** Supplied entries follows **
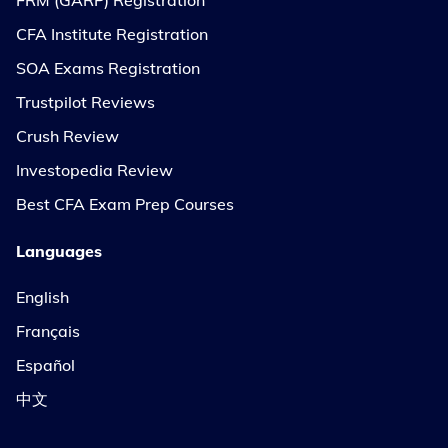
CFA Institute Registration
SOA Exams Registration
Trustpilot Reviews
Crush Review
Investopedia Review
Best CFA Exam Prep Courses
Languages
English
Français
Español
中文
** End of Supplied entries **
■ Description of the task
Write out the text from all of the records above, line for line and word for word, and leave the pictures out.

■ Output below
CFA Institute Registration
SOA Exams Registration
Trustpilot Reviews
Crush Review
Investopedia Review
Best CFA Exam Prep Courses
Languages
English
Français
Español
中文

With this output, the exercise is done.